On April 21, 2002 the Pittsburgh Steelers drafted Brett Keisel late in the 7th round.
“I picked up the phone and the caller asked ‘How would you like to be a Pittsburgh Steeler?’ As fast as I could say yes, I did. It was just unbelievable. Pure joy. I can’t even begin to explain it. It is just an exceptional feeling. It’s a dream come true..a dream I’ve had since the third grade.”- Brett
From Marlys Good’s article, Steelers choose Keisel in 7th round: Greybull Standard,-April 25, 2002:
Sunday afternoon. Time running down in the football draft that had sports fans glued to their television sets all weekend. Then the magic words–“and the Pittsburgh Steelers select…DL Brett Keisel.
Just seconds before the news hit the screens, the phone rang in the home of Brett’s parents, Connie and Lane Keisel, in Fairview Utah.
“I picked up the phone and the caller asked ‘How would you like to be a Pittsburgh Steeler?’ As fast as I could say yes, I did. It was just unbelievable. Pure joy. I can’t even begin to explain it. It is just an exceptional feeling. It’s a dream come true…a dream I’ve had since the third grade.”

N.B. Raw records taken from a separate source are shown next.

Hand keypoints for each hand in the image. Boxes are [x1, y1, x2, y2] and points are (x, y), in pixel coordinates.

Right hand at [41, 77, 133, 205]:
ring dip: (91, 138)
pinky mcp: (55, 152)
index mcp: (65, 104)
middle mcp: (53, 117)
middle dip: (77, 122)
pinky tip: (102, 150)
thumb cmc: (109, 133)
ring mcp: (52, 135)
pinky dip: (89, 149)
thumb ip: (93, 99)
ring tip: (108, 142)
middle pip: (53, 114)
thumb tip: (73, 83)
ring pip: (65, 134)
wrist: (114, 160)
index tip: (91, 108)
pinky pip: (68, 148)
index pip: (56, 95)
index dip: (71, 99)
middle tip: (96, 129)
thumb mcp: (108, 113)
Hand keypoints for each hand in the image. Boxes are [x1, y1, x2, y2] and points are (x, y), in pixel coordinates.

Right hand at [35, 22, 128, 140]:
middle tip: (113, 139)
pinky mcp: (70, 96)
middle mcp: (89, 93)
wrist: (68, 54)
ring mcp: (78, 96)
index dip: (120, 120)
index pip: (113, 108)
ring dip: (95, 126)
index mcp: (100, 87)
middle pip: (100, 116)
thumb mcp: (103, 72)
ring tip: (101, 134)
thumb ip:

The Greybull High School grad said that when he was younger, he wasn’t sure the dream would be realized, but, “Once I started playing at BYU, I knew this day would come.”
Pro scouts had been looking at Keisel during his junior year, but when he was injured as a senior, his confidence waverled slightly.

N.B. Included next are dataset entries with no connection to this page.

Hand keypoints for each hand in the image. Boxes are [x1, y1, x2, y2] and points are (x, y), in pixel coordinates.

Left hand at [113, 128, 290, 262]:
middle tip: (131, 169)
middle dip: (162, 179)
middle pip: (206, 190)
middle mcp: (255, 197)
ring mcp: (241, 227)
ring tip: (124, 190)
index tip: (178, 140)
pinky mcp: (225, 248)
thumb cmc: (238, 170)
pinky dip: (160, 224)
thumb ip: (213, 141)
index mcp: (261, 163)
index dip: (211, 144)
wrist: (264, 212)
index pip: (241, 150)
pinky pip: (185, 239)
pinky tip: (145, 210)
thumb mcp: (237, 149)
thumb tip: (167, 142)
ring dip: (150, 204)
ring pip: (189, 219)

“I wasn’t so sure. You always wonder what is going to happen-injuries and things like that. You never know. I could have blown a knee and been all done. You just take everyday, don’t think about it, and just go play.”
He ended up having an outstanding senior year for the Cougars, played in the Senior Bowl, where he had another outstanding performance, then signed with an agent, and began working out in Phoenix through Jan. and part of Feb. From there he went to the Combine in Indianapolis. It was a wake up call.

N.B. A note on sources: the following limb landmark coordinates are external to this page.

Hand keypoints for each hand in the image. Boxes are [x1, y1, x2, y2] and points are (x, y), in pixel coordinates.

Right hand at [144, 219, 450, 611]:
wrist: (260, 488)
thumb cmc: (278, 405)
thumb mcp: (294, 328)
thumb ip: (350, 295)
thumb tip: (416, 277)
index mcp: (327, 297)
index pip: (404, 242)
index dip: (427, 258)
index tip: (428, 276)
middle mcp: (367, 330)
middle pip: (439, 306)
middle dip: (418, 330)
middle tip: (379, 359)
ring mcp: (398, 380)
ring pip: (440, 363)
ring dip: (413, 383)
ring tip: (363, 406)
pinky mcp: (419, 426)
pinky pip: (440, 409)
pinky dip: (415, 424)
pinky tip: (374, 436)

“There were 32 teams, each with about 10 people and about 40 people from each position. It was huge. You always wonder, but it was so crazy. There were so many people and you think ‘What are my chances?’ but you just do the best you can.”
It was originally thought that Keisel would be picked in an earlier draft, But Saturday came and went. “Then Sunday I kept thinking ‘it will come this morning.’ I thought the fourth or fifth round. It still didn’t come, didn’t come and didn’t come. By the sixth round I started getting calls (from different teams) asking me if I wanted to come play there, what kind of a system I liked playing under, but no one was picking me up”
While Brett was on the phone, the 35 or so guests, which included his brother and sister-in-law, Chad and Jamie and their sons, Gabe and Zack from Greybull, youngest sister Kalli, who is attending BYU, and extended family and friends, that included Greybull grad Sarah Johnson, were trying to get information to see what was going on. “Then it came on the screen and our whole house cheered.”
Lane Keisel was perhaps more nervous during the wait than his son. “He is undoubtedly my most intense-biggest fan, and he was having a harder time that I was I think,” Brett said with emotion. “He kept going outside, coming back in, going back out.”
In a statement follwing the draft, Steeler Coach Bill Cowher said, “And Brett Keisel, the last guy we took, defensive lineman, defensive end. Played opposite Ryan Denney at BYU. Good, tough, motor guy that, again, plays hard. He can grow into the 290 range. We love his speed. Just has to learn to work and play in the scheme.”
Brett just laughs, “I can do that (gain weight).”
Surrounded by family:
Connie Keisel knew in high school that this was what he wanted, and that he had chosen football (college-level) over basketball because he thought he had a better chance of going to the next level. “But I honestly didn’t think it would happen. You just support them, love them and help them.”
Connie said that, “It is just a real thrill. So few get this chance. Looking on the web page, we saw about 25 signed as free agents, but they (Steelers) signed just seven or eight in the draft. I though, ‘Wow. They chose Brett above all the others there!’”
The Keisel house was packed with about 35 people, down from the 75-plus expected originally until a full-blown blizzard kept some away. “We had a pretty good time Saturday,” she said, but by Sunday the mood had changed.
“We were all exhausted; emotionally drained. All of us were tense and felt so horrible for Brett. There was so much emotion.” Connie said her son would watch the draft, go downstairs to play some pool, come back up, then disappear to play Ping-Pong. But then came “the call” and all the suspense and waiting was over.
Brett leaves Fairview Thursday, but had to do a little shopping before making his Pittsburgh debut. There will be rookie camp, press conferences and a banquet, and “I have to get some ‘rags’ to wear,” he said.
His mother explained that her son is not exactly a clotheshorse and his casual wardrobe would have to be expanded to include some dress clothes. But, she predicted, the first purchase will probably be a “new truck. He’s been driving a little dumpy car for the past few years.”
Always a Buff:
Brett might be a “Utahan” now. And he might have been a BYU Cougar during his college years, but he hasn’t forgotten his roots.
He sharpened his teeth on opponents while playing for the Greybull Buffs, in football, basketball and track. And he knows he has a huge following in his home town.
‘To my fans back there, I want to just say thanks for all the support-there is plenty more to come. I love Greybull. It will always be home. I’ll always be a Buff.”